BOOK REVIEW: 100 Years of Freethought by David Tribe
Thomas Paine Society UK · 1968By Stuart Brownlow

100 Years of Freethought by David Tribe. London: Elek Books Ltd.,1967. PP 259. 42/-
This book has much to commend it, at the same time it is rather a difficult work on which to comment. Central to it is the hundred years existence of the National Secular Society, but it is not really a history of the organisation.
The title thus misleads. It suggests to the casual bookshop browser that it is a history, the author, however, hotly denies this, claiming instead his work to be a social document. Yet whatever the author may or may not think, the theories associated with freethought in general and the NSS in particular cannot be seen in isolation from their historic context. This the author is forced to see as we gather from the amount of historical detail the work includes. Unfortunately in seeking to compile a social document and being forced, so it appears, against his own will to include a large amount of historical data, Mr. Tribe fails to give us a really satisfactory contribution to an important but little recognised part of recent history. In noting that the subject matter on which he writes is, “too vast”, the author cites the most telling criticism against his book. One is tempted to suggest that the work would have been far better if Mr. Tribe had set his sights a little lower and given us more detailed information on fewer themes.

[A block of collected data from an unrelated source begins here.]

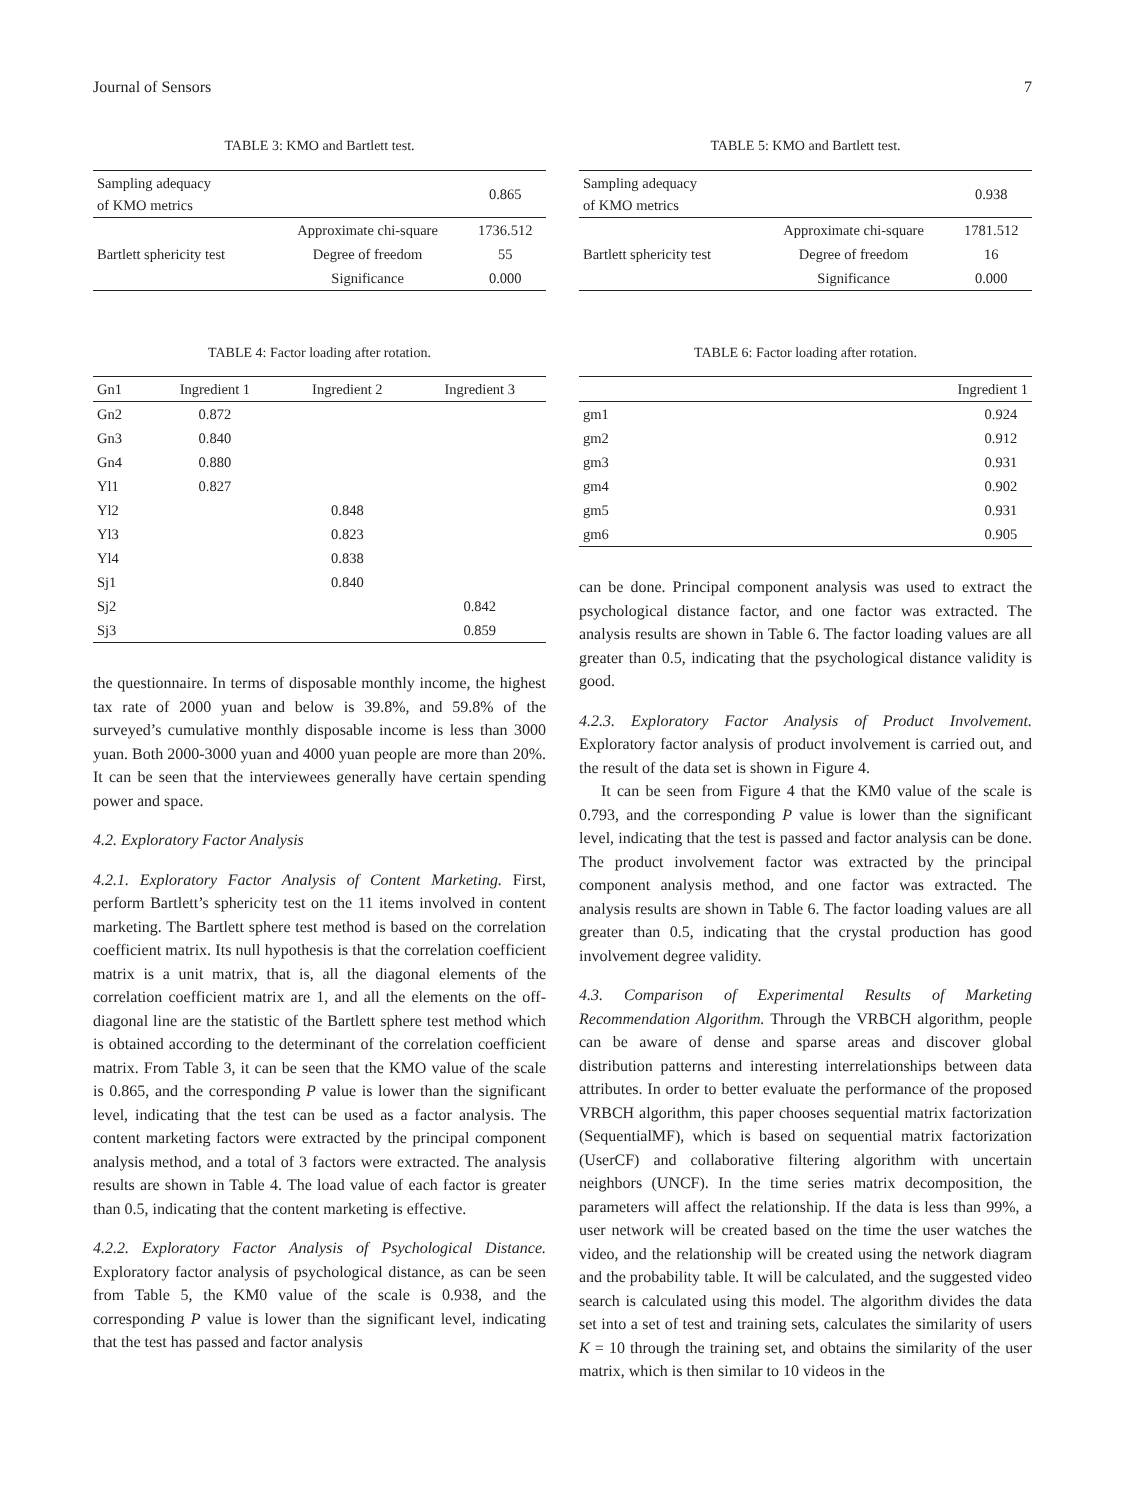Journal of Sensors 7
TABLE 3: KMO and Bartlett test.
| Sampling adequacy of KMO metrics | | 0.865 |
| Bartlett sphericity test | Approximate chi-square | 1736.512 |
| | Degree of freedom | 55 |
| | Significance | 0.000 |
TABLE 4: Factor loading after rotation.
| Gn1 | Ingredient 1 | Ingredient 2 | Ingredient 3 |
| --- | --- | --- | --- |
| Gn2 | 0.872 | | |
| Gn3 | 0.840 | | |
| Gn4 | 0.880 | | |
| Yl1 | 0.827 | | |
| Yl2 | | 0.848 | |
| Yl3 | | 0.823 | |
| Yl4 | | 0.838 | |
| Sj1 | | 0.840 | |
| Sj2 | | | 0.842 |
| Sj3 | | | 0.859 |
the questionnaire. In terms of disposable monthly income, the highest tax rate of 2000 yuan and below is 39.8%, and 59.8% of the surveyed’s cumulative monthly disposable income is less than 3000 yuan. Both 2000-3000 yuan and 4000 yuan people are more than 20%. It can be seen that the interviewees generally have certain spending power and space.
4.2. Exploratory Factor Analysis
4.2.1. Exploratory Factor Analysis of Content Marketing. First, perform Bartlett’s sphericity test on the 11 items involved in content marketing. The Bartlett sphere test method is based on the correlation coefficient matrix. Its null hypothesis is that the correlation coefficient matrix is a unit matrix, that is, all the diagonal elements of the correlation coefficient matrix are 1, and all the elements on the off-diagonal line are the statistic of the Bartlett sphere test method which is obtained according to the determinant of the correlation coefficient matrix. From Table 3, it can be seen that the KMO value of the scale is 0.865, and the corresponding P value is lower than the significant level, indicating that the test can be used as a factor analysis. The content marketing factors were extracted by the principal component analysis method, and a total of 3 factors were extracted. The analysis results are shown in Table 4. The load value of each factor is greater than 0.5, indicating that the content marketing is effective.
4.2.2. Exploratory Factor Analysis of Psychological Distance. Exploratory factor analysis of psychological distance, as can be seen from Table 5, the KM0 value of the scale is 0.938, and the corresponding P value is lower than the significant level, indicating that the test has passed and factor analysis
TABLE 5: KMO and Bartlett test.
| Sampling adequacy of KMO metrics | | 0.938 |
| Bartlett sphericity test | Approximate chi-square | 1781.512 |
| | Degree of freedom | 16 |
| | Significance | 0.000 |
TABLE 6: Factor loading after rotation.
| | Ingredient 1 |
| --- | --- |
| gm1 | 0.924 |
| gm2 | 0.912 |
| gm3 | 0.931 |
| gm4 | 0.902 |
| gm5 | 0.931 |
| gm6 | 0.905 |
can be done. Principal component analysis was used to extract the psychological distance factor, and one factor was extracted. The analysis results are shown in Table 6. The factor loading values are all greater than 0.5, indicating that the psychological distance validity is good.
4.2.3. Exploratory Factor Analysis of Product Involvement. Exploratory factor analysis of product involvement is carried out, and the result of the data set is shown in Figure 4.
It can be seen from Figure 4 that the KM0 value of the scale is 0.793, and the corresponding P value is lower than the significant level, indicating that the test is passed and factor analysis can be done. The product involvement factor was extracted by the principal component analysis method, and one factor was extracted. The analysis results are shown in Table 6. The factor loading values are all greater than 0.5, indicating that the crystal production has good involvement degree validity.
4.3. Comparison of Experimental Results of Marketing Recommendation Algorithm. Through the VRBCH algorithm, people can be aware of dense and sparse areas and discover global distribution patterns and interesting interrelationships between data attributes. In order to better evaluate the performance of the proposed VRBCH algorithm, this paper chooses sequential matrix factorization (SequentialMF), which is based on sequential matrix factorization (UserCF) and collaborative filtering algorithm with uncertain neighbors (UNCF). In the time series matrix decomposition, the parameters will affect the relationship. If the data is less than 99%, a user network will be created based on the time the user watches the video, and the relationship will be created using the network diagram and the probability table. It will be calculated, and the suggested video search is calculated using this model. The algorithm divides the data set into a set of test and training sets, calculates the similarity of users K = 10 through the training set, and obtains the similarity of the user matrix, which is then similar to 10 videos in the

There is lacking from the pages of 100 Years of Freethought certain information that would clarify some nagging questions about fairly recent NSS history. Why, for example, did his own immediate predecessor as President leave the Society? Why no mention of the short, stormy period when P.V. Morris was NSS General Secretary — indeed Morris is not mentioned.? Why was G.H. Taylor, NSS Executive Committee member and author of the valuable Chronology of British Secularism expelled from the Society? It is no answer to questions such as these, and there are many more one could ask, to claim that the work is not strictly an historical essay. The NSS is after all central to its theme.
Several other points made by Mr. Tribe are open to question, not least – his explanation of Paine’s dismissal from his post as excise officer. Likewise one could question the rather cavalier contention that The Age of Reason is not a work of scholarship. By today’s standards it may not be but by the standards of the eighteenth century it certainly was and men of the calibre of Bishop Watson gave it their serious attention. Watson also attempted an answer to Gibbon’s Beeline and Fall… It is interesting to note in passing that another Bishop, Colenso„ certainly incorporated some of Paine’s ideas in his controversial theological works,without acknowledgement of course, but is not cast aside by Mr. Tribe as showing in those works a lack of scholarship.
Mr. Tribe’s work is sectionalised allowing the author to present much of his subject matter in short sketches. These sketches are historical, in the main, in outline and taken as a whole we begin to see that in recent years the NSS has acted increasingly as a medium for uniting various groups interested in aspects of social reform so that they campaign. as a unit instead of a scattered collection of organisations each operating in seeming isolation from the others. Important as such a role is in its present limited way, and if extended it could possibly bring in, or speed up the bringing about of, much needed changes, it does raise fundamental questions bearing on the future role of the NSS, questions not adequately entered into by the author.
100 Years of Freethought is an important reference work, well printed, ironically in view of its subject matter in Eire, and reasonably priced. One tends to think that illustrations would have improved it but probably its price would then have shot up. Anyone interested in the history of freethought should get a copy, however, having said this one is forced to add that the sad fact remains, the history of the past 100 years of freethought still remains to be written.